Re: mmap oddness

Linus Torvalds (torvalds@transmeta.com)
Thu, 2 Apr 1998 11:10:38 -0800 (PST)


On Thu, 2 Apr 1998 yodaiken@chelm.cs.nmt.edu wrote:
>
> mmap does not map /dev/mem or /dev/kmem correctly or I don't understand
> what it is supposed to do.
>
> 1. insmod a module that kmallocs a page and writes an identifier
> on the page and then printks the virt_to_phys and address.
> 2. a user task opens /dev/mem or /dev/kmem and reads every page
> looking for the identifier -- the identifier is found at exactly
> the expected position.
> 3. a user task opens /dev/mem or /dev/kmem and mmaps the page with the
> identifier -- no identifier found.
> 4. the task in (3) is modified to try every page in mem or kmem -- no
> identifier found.
> 5. If the kernel buffer is allocated statically, everything works as
> expected.
>
> This is on 2.1.89, but is the same on a couple of other versions.
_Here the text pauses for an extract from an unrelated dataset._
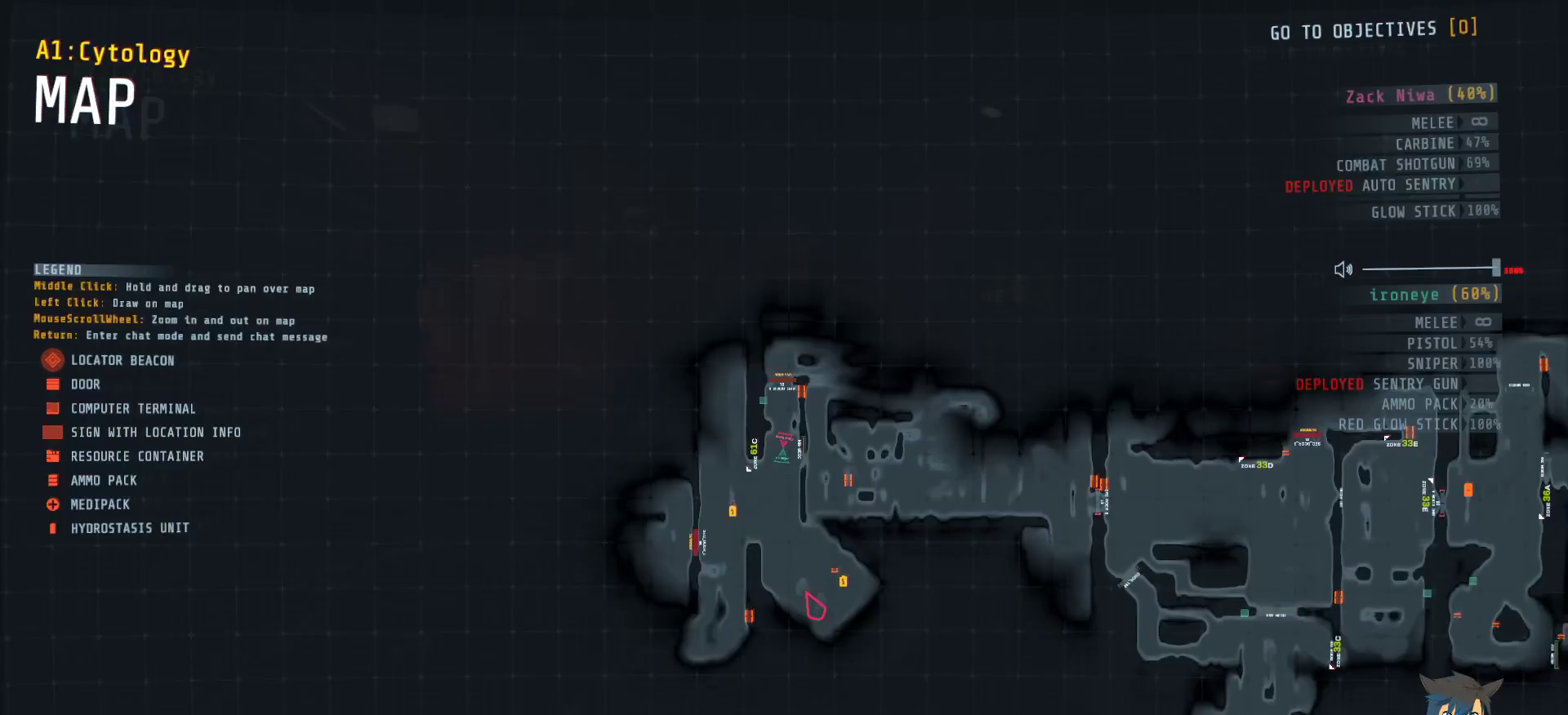
{"keys": ["tab"], "mouse": [], "events": []}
This is because the kernel will refuse any mmap access to any memory pages
that the kernel may be using. That includes all normal memory.
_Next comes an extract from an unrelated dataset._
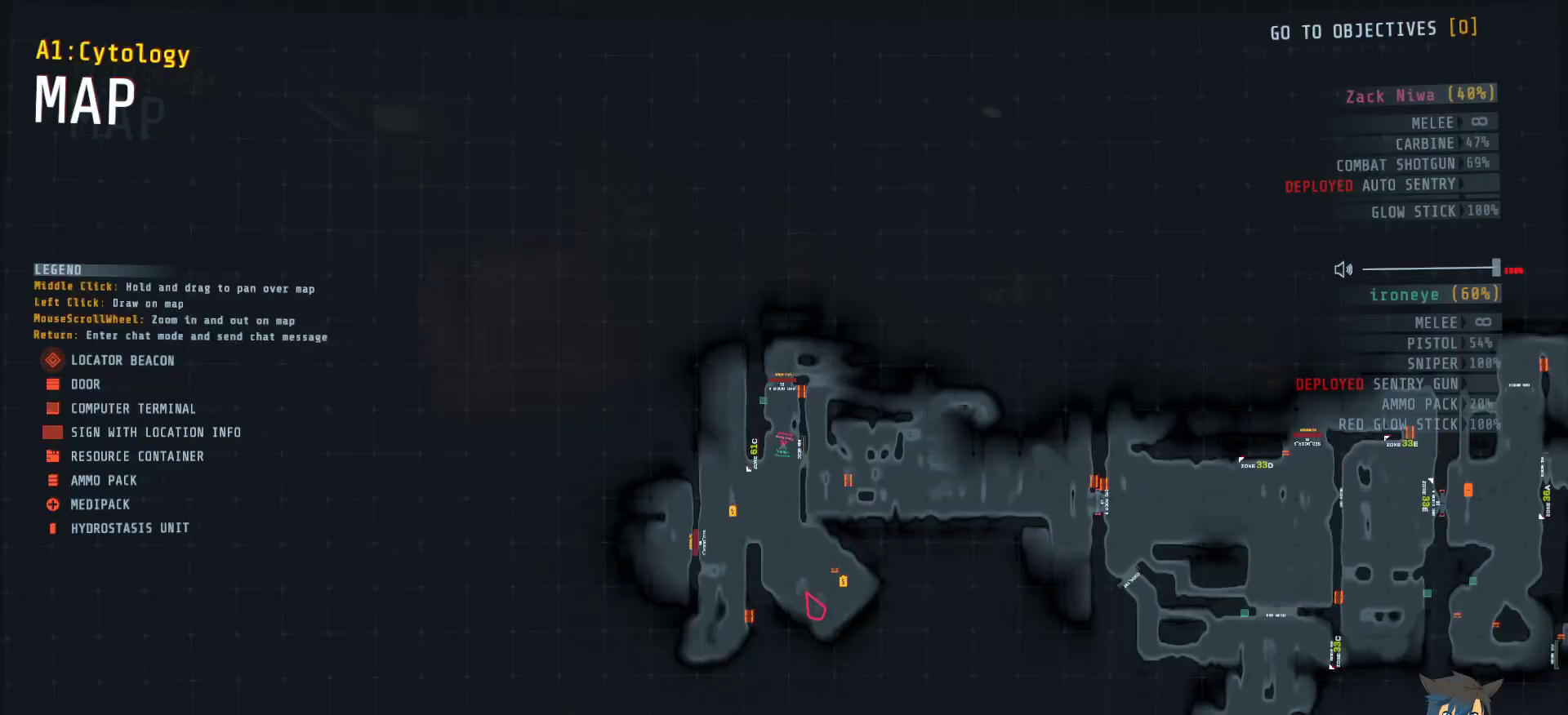
{"keys": ["tab"], "mouse": [], "events": []}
The _only_ way to get a mmap of memory is to mmap something that is
- outside the normal kernel range. This includes stuff like PCI frame
buffers etc, because the kernel knows that it is not trying to manage
that as memory.
- marked as reserved. This includes the 640k-1M region, and can be
expanded (as done by the sound driver).